Selon Eckhard Jesse la " Vergangenheitsbewältigung " présuppose qu'un crime a eu lieu au sein d'un Etat, ce crime est terminé et la démocratisation est mise en place. [1] Tandis que d'après Helmut König la " Vergangenheitsbewältigung " inclut la totalité des savoir et actions que le système démocratique peut rassembler par rapport à l'Etat prédécesseur non-démocratique. Se pose notamment la question de savoir comment les nouvelles démocraties se positionnent face à cet " héritage " structurel, personnel et psychologique des Etats prédécesseurs et comment elles positionnent leur culture politique par rapport à ce lourd passé. [2]
Nous pouvons donc résumer que la " Vergangenheitsbewältigung " a pour objectif de briser le pouvoir du passé en le surmontant et en condamnant les coupables. Plusieurs instruments peuvent être appliqués : interdiction des organisations impliquées dans les crimes de la période antérieure, punition des coupables, disqualification des personnes impliquées, réhabilitation et indemnisation des victimes, dialogue national sur ce passé (anniversaires, expositions, lieux commémoratifs).
La " Vergangenheitsbewältigung " touche ainsi les niveaux politiques, juridiques et éthiques faisant partie des négociations entre les différents partis, elle constitue le premier test de l'Etat de droit et pose la question de la culpabilité.

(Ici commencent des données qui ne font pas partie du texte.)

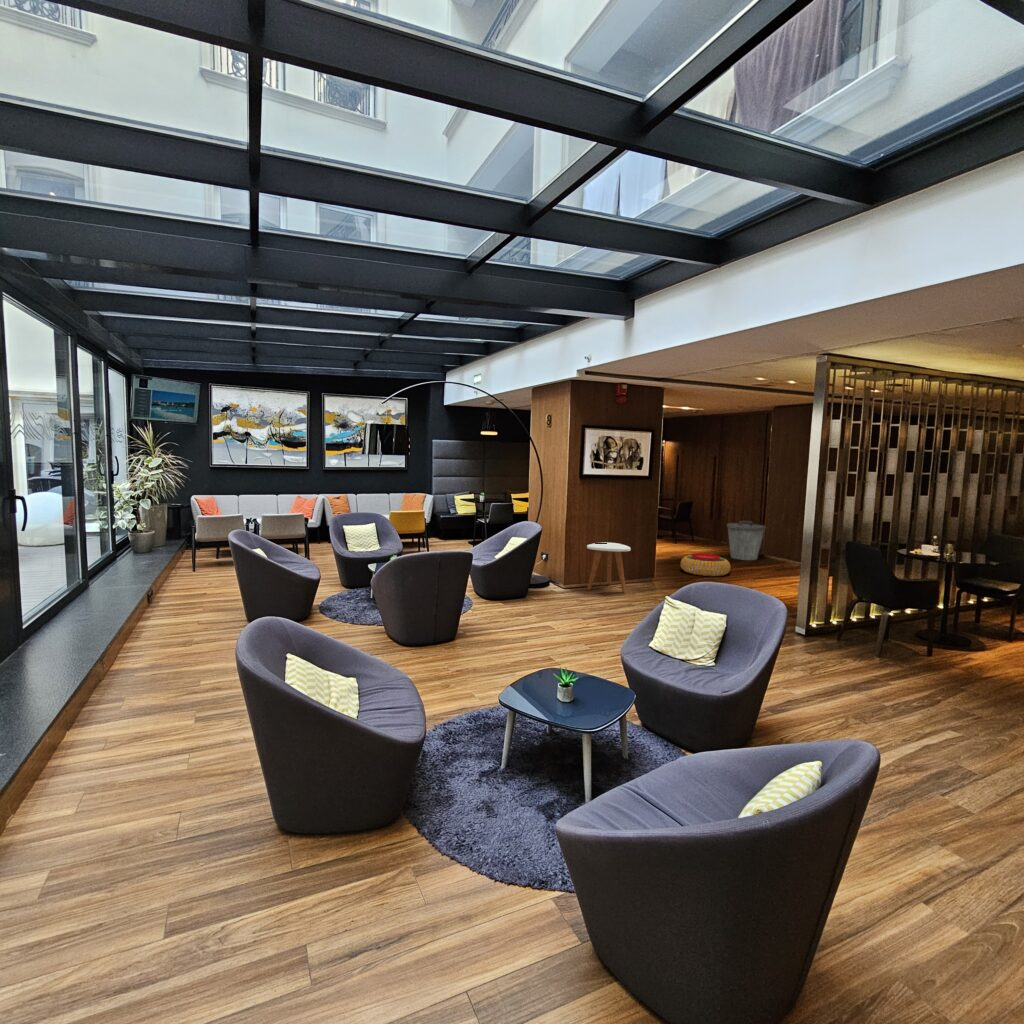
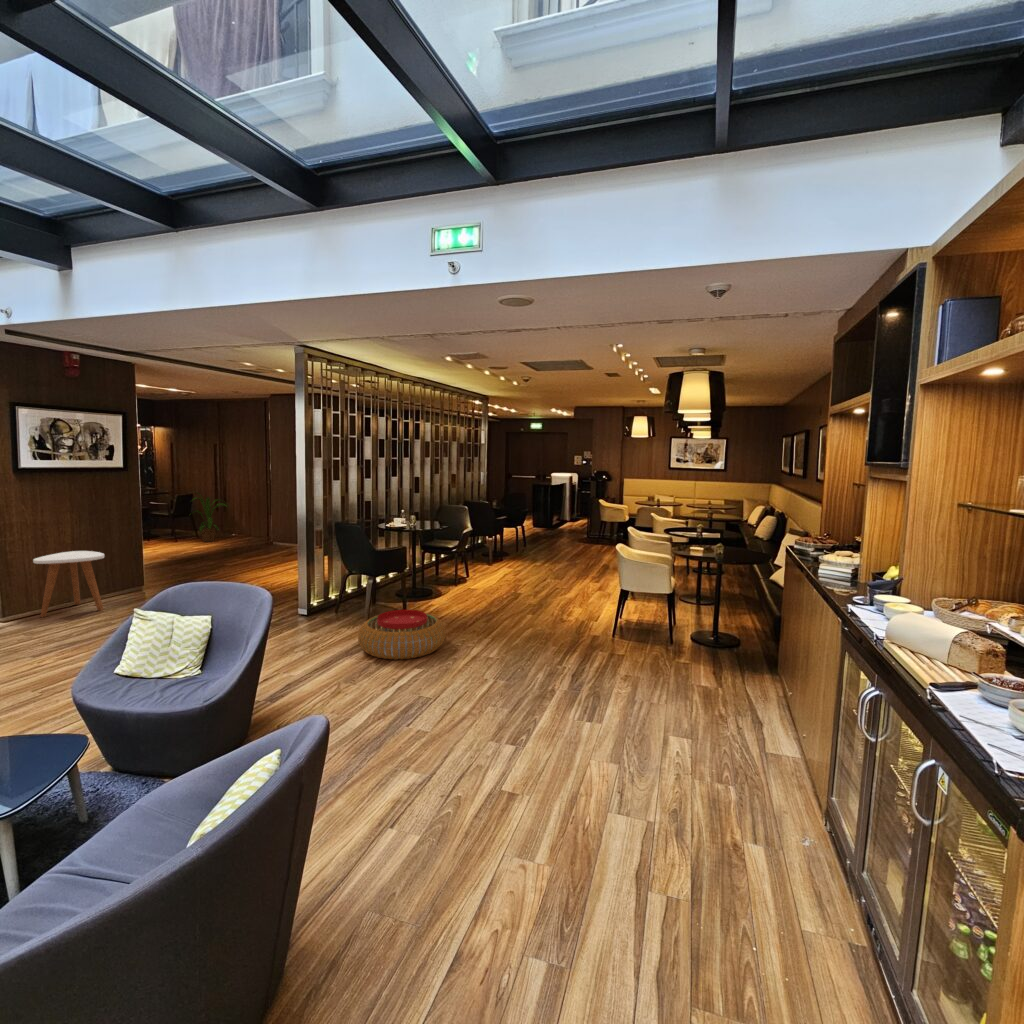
house plant: none [683,500,721,548] -> present [193,493,227,542]
trash can: present [727,521,765,560] -> none [235,509,275,549]
pouf: present [681,553,731,576] -> present [358,610,445,659]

La " Vergangenheitsbewältigung " fait partie de la transitologie établie lors des transitions des Etats autoritaires ou totalitaires de la fin du vingtième siècle. La transition est généralement divisée en trois phases : la libéralisation, la démocratisation et la consolidation. La " Vergangenheitsbewältigung " commence dans la phase de consolidation impliquant la consolidation institutionnelle, représentative, la consolidation du comportement et de la civic culture. Arenhövel explique le lien entre le changement de système et la " Vergangenheitsbewältigung " par le fait que la discussion sur le passé fait partie de la formation d'une civic culture. Le processus de démocratisation a été mené avec succès si la démocratisation n'a pas seulement eu lieu en transformant les institutions politiques mais en construisant les comportements et les idéaux démocratiques. [3]
Dans le cas allemand, une double " Vergangenheitsbewältigung " a eu lieu. Après 1945, l'Allemagne a dû se pencher sur les crimes du national-socialisme, puis après 1989 sur le passé de la RDA.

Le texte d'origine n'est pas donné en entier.